4 сентября 1826 года Александр Сергеевич покинул Михайловское, а 8 сентября был в Первопрестольной, прямо проследовав в канцелярию дежурного генерала, где получил указание начальника Главного штаба барона И. И. Дибича (1785–1831): по распоряжению Императора прибыть в Чудов (Николаевский) Дворец в Кремле. Как Пушкин рассказывал, «небритый, в пуху, измятый», он и предстал перед Самодержцем.

Царь принял Поэта в своих личных апартаментах в 4 часа дня 8 сентября. Это была не только первая встреча Поэта и Императора Николая Павловича, но и их первая беседа. Новый Монарх слышал о Пушкине как о «возмутителе спокойствия», но он уже знал и ценил его поэтический талант.

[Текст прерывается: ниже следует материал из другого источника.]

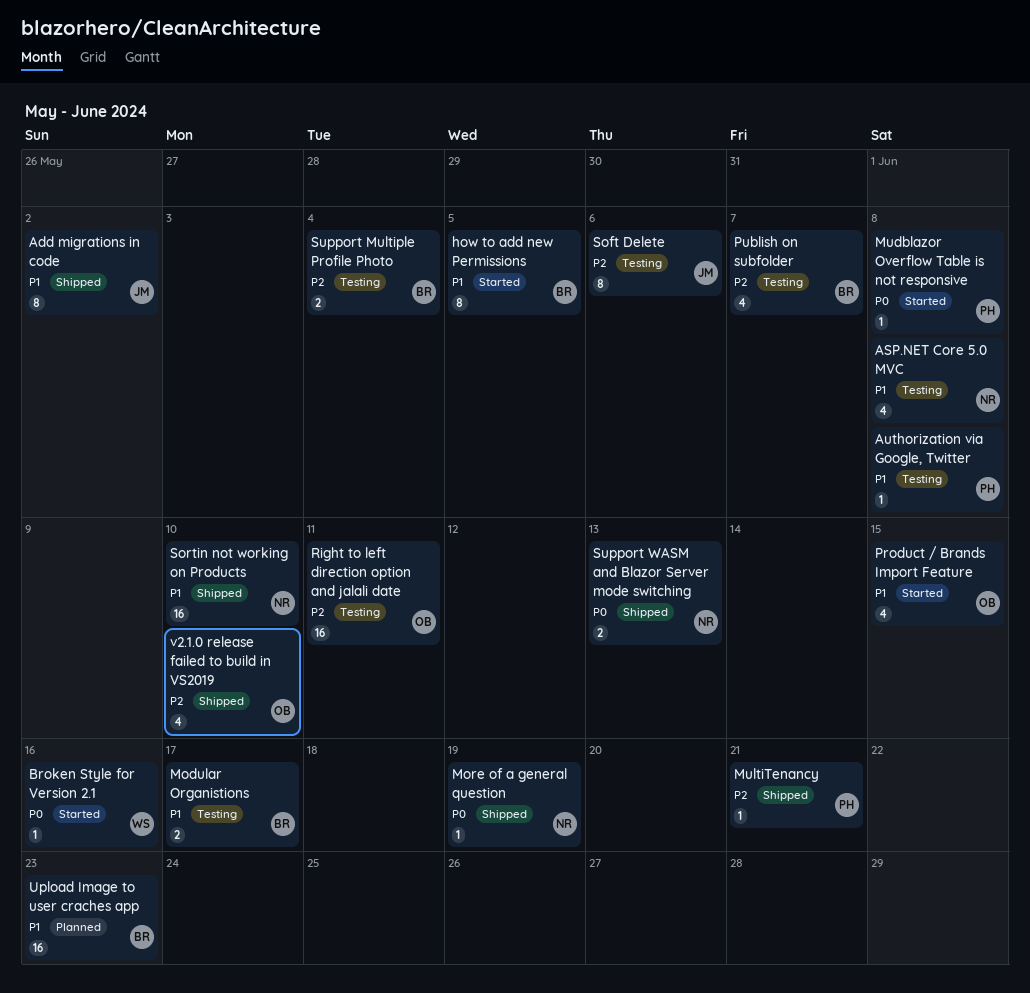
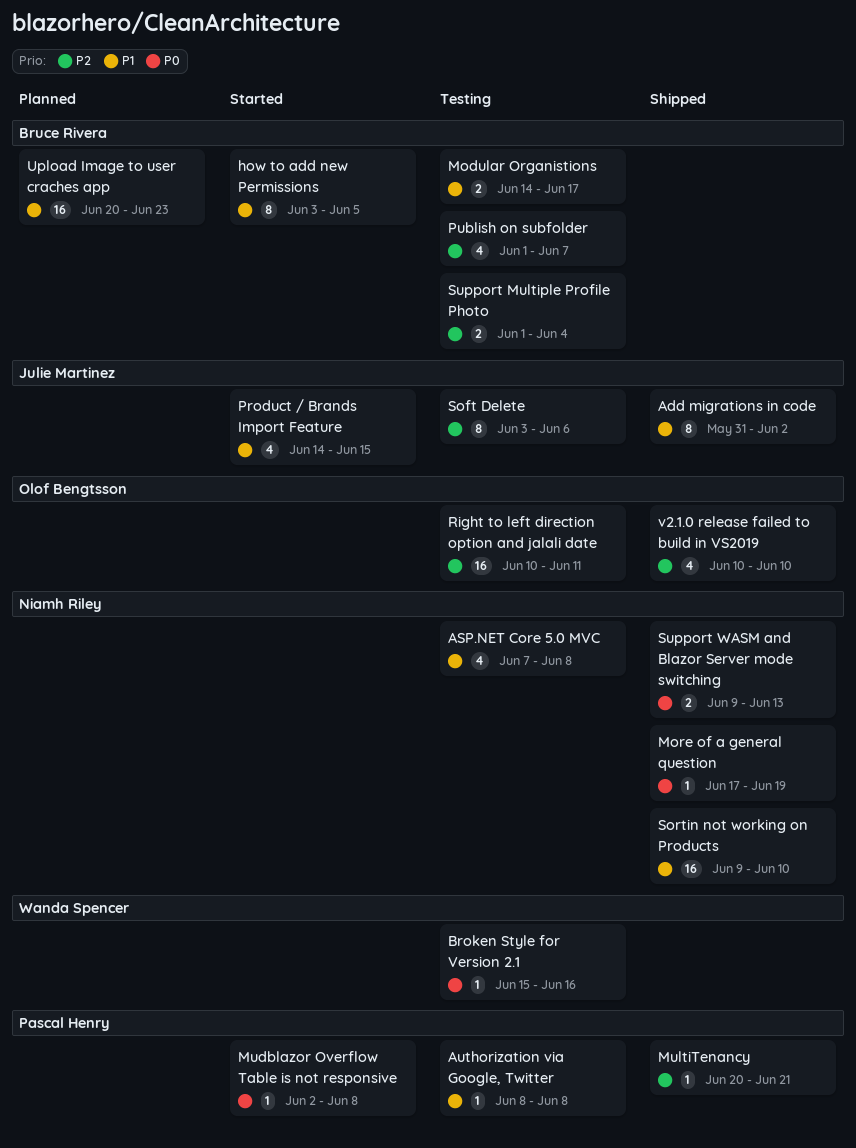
Broken Style for Version 2.1, status: Started -> Testing
Product / Brands Import Feature, owner: Olof Bengtsson -> Julie Martinez

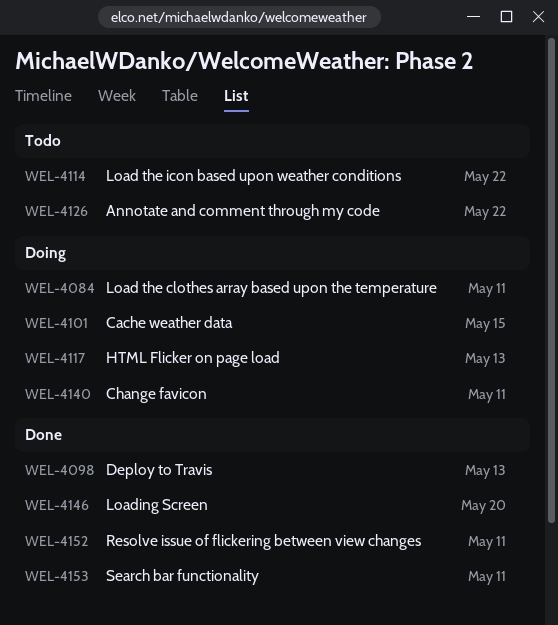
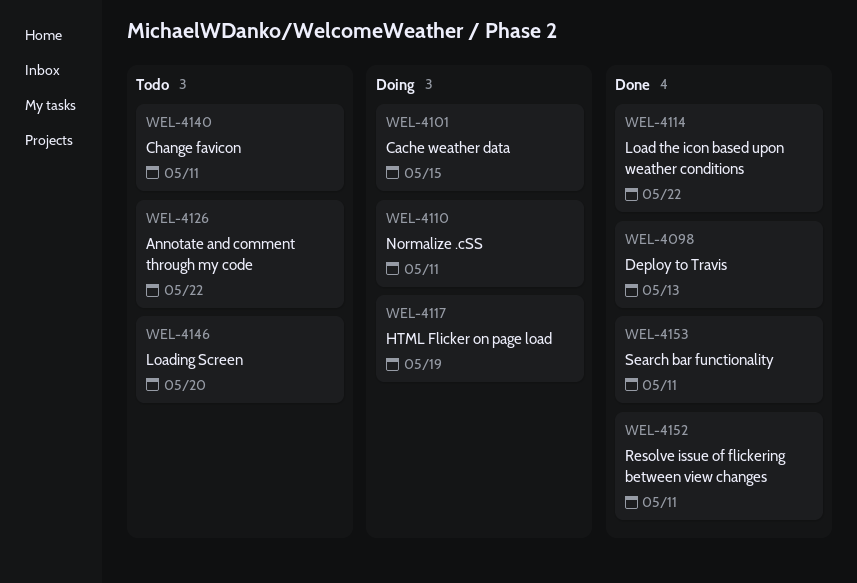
WEL-4084: present -> none
WEL-4110: none -> present
WEL-4114, status: Todo -> Done
WEL-4117, due: May 13 -> May 19
WEL-4140, status: Doing -> Todo
WEL-4146, status: Done -> Todo

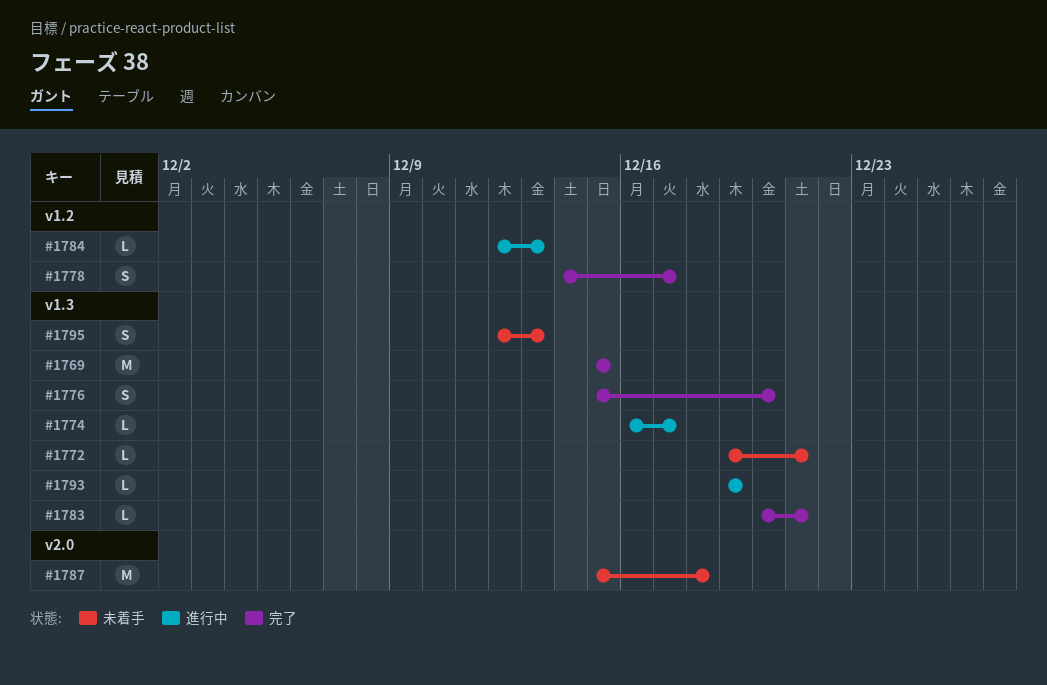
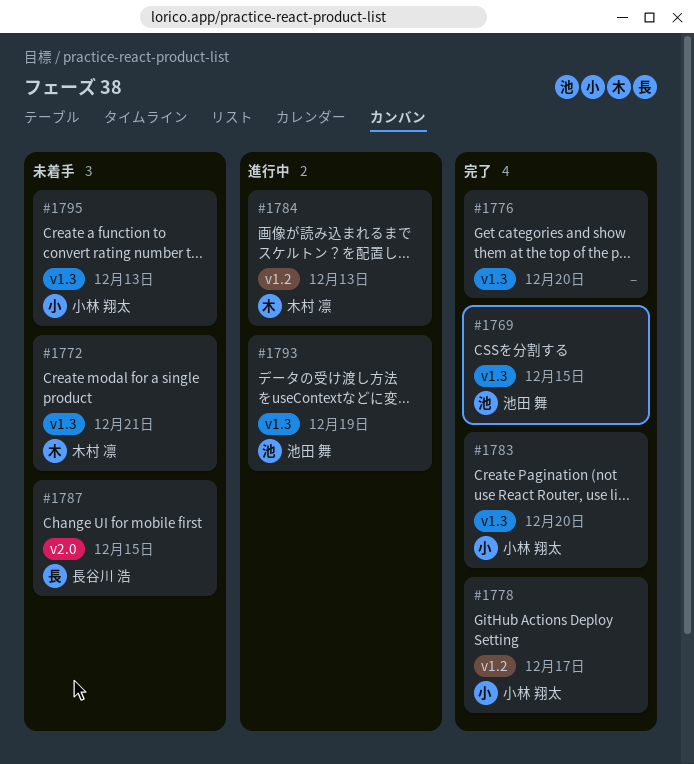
#1774: present -> none
#1783, due: Dec 21 -> Dec 20
#1787, due: Dec 18 -> Dec 15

Этот диалог Власти и Гения оброс потом многочисленными сказаниями. Для высшего света сам по себе факт был труднообъяснимым. Царь в период жесткого графика своего пребывания в Москве уделил более двух часов человеку, которого еще вчера считали «неблагонадежным». Нет сомнения в том, что это была именно «беседа», так как для выражения «Монаршей воли» столь продолжительный временной отрезок не требовался.

Встреча Царя и Поэта не только переменила общественное положение А. С. Пушкина. Она способствовала росту его престижа, невольно рождала уважение к нему среди тех, кто раньше «не любил» и даже «терпеть не мог этого рифмоплета».